Amy, a 13 year schoolgirl, presented with a five-month history of suprapubic discomfort. The pain was mild at first and after two episodes, about one month apart, her parents took her to a hospital. She was examined and no abnormality was found and the family was reassured that it was some form of colic of the lower gut. The lower abdomino-pelvic pain eventually returned and was more intense. It was now accompanied by mild constipation and low back pain. Basic investigations which included a full blood examination, urine-analysis and a plain X-ray were reported as normal. She was prescribed a laxative to make her bowels more regular. The pain settled again for about 3 weeks but on recurrence she saw another doctor who ordered ultrasound imaging of her lower abdomen. It did not reveal any abnormality. At the fifth visit to a private general practitioner for worse pain she complained of some difficulty with urination and felt that emptying of her bladder was incomplete. Physical examination now revealed mild distension of the suprapubic area and a palpable mass up to 3 cm above the symphysis pubis.

Diagnosis: The doctor took an appropriate genitourinary history and found that Amy had not commenced menstruation. On inspection of her external genitalia there was a distinct tense bluish bulging membrane presenting at the introitus-compatible with vaginal distension from menses caused by an imperforate hymen. A further ultrasound indicated a distended vagina and enlarged uterus. A cruciate incision was made in the hymen and 300ml of blood was drained.


60 year housewife with long standing tremor

Kath, a 60 year old housewife, presented with a tremor involving her head and to a lesser extent the upper limbs. There was mild asymmetry. The tremor was made worse with anxiety and was not present at rest. There was no loss of dexterity or of fine finger movement and the main complaint was related to embarrassment. On questioning it was revealed that the tremor was present for most of her adolescent life when stressed, but had begun to intrude at other times only recently. She recalled that her mother also had a tremor late in life. The patient did not take medications but had noticed that about half a glass of wine at a dinner party helped the tremor. There was no previous significant illness. There was no slowing of gait or postural instability but her handwriting had deteriorated.
On examination there was a mild nodding tremor of the head with some tremor about the mouth. There was also some mild tremor detected in the voice. There was also a predominantly proximal postural tremor of 6 to 9 Hz. Arm swing and gait was normal.

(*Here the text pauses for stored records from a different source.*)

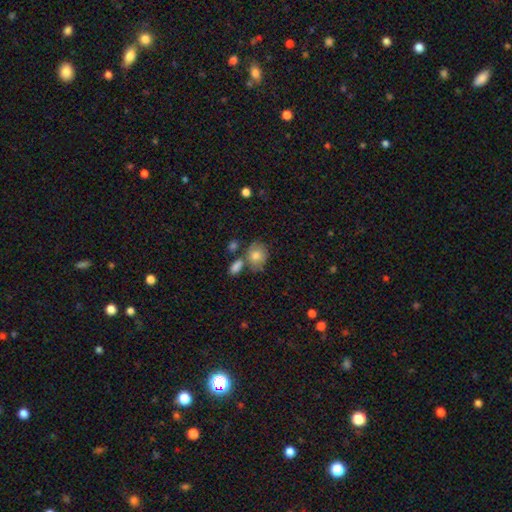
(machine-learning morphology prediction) Smooth or featured?
  - smooth: 75% *
  - featured or disk: 16%
  - star or artifact: 9%
How rounded?
  - round: 50% *
  - in between: 48%
  - cigar-shaped: 1%
Merging?
  - none: 57% *
  - merger: 20%
  - minor disturbance: 17%
  - major disturbance: 6%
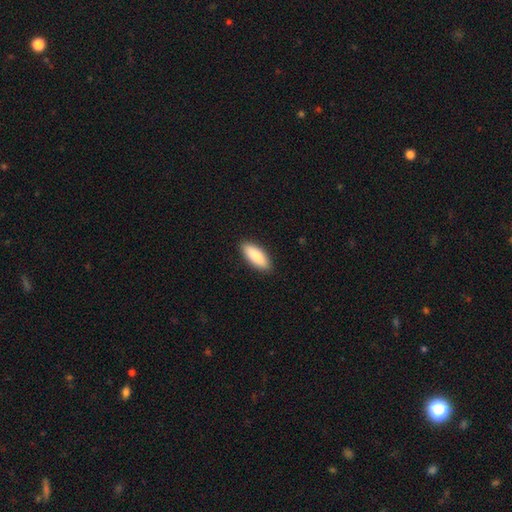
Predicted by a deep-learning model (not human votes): Smooth or featured? smooth (87%)
How rounded? in between (71%)
Merging? none (90%)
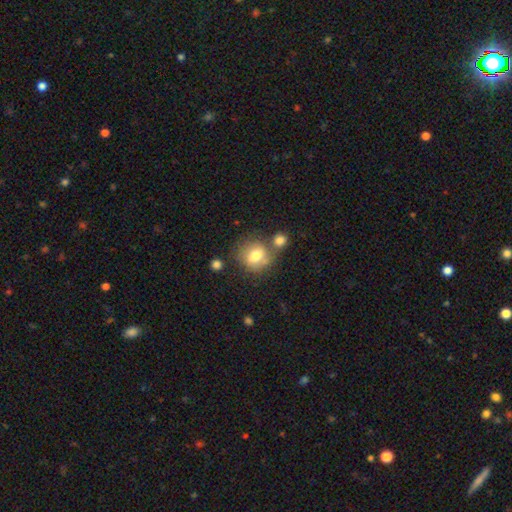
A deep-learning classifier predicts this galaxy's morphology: This is likely a smooth galaxy (72%). How rounded: likely round (73%). Merging: possibly none (53%).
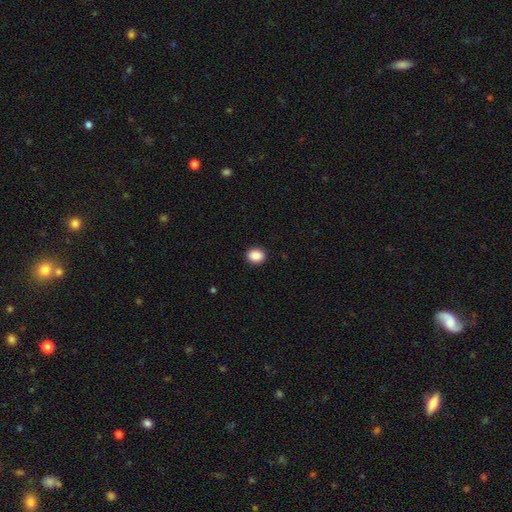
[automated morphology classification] Smooth or featured?
  - smooth: 89% *
  - star or artifact: 8%
  - featured or disk: 3%
How rounded?
  - in between: 50% *
  - round: 49%
  - cigar-shaped: 1%
Merging?
  - none: 91% *
  - minor disturbance: 7%
  - major disturbance: 2%
  - merger: 1%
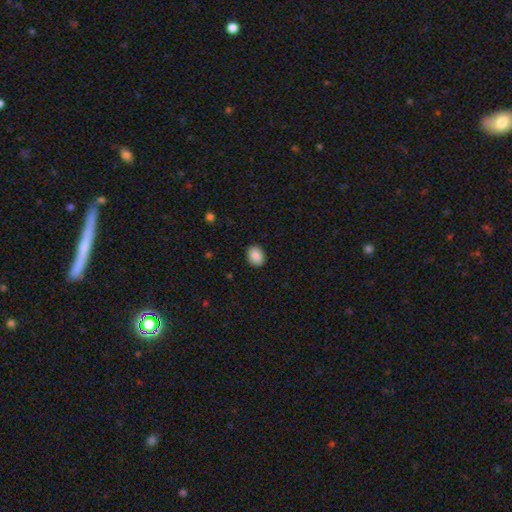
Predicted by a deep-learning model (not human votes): A smooth galaxy with no disk features (89%) that is in between round and cigar-shaped (65%). Merging: none (90%).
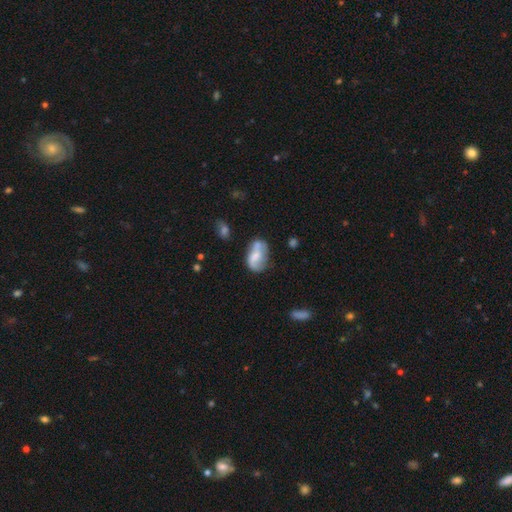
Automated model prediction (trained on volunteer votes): This appears to be a featured or disk galaxy (49%). Merging: none (46%).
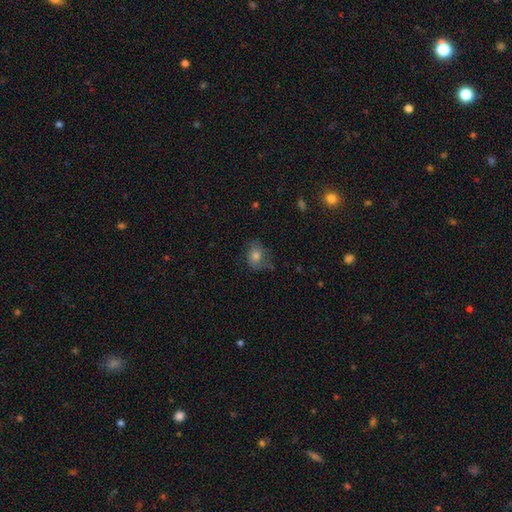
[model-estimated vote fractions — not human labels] Smooth or featured? Predicted: smooth (p=0.68). How rounded? Predicted: round (p=0.52). Merging? Predicted: none (p=0.62).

Diagnosis and discussion: The most likely diagnosis is essential tremor, also referred to as benign tremor, familial tremor, senile or juvenile tremor. It is essentially a clinical diagnosis. Head tremor which is usually a nodding or ‘yes-yes’ tremor is a common feature.  The first line management is explanation and reassurance. Most patients cope with this problem throughout life without the need for medication.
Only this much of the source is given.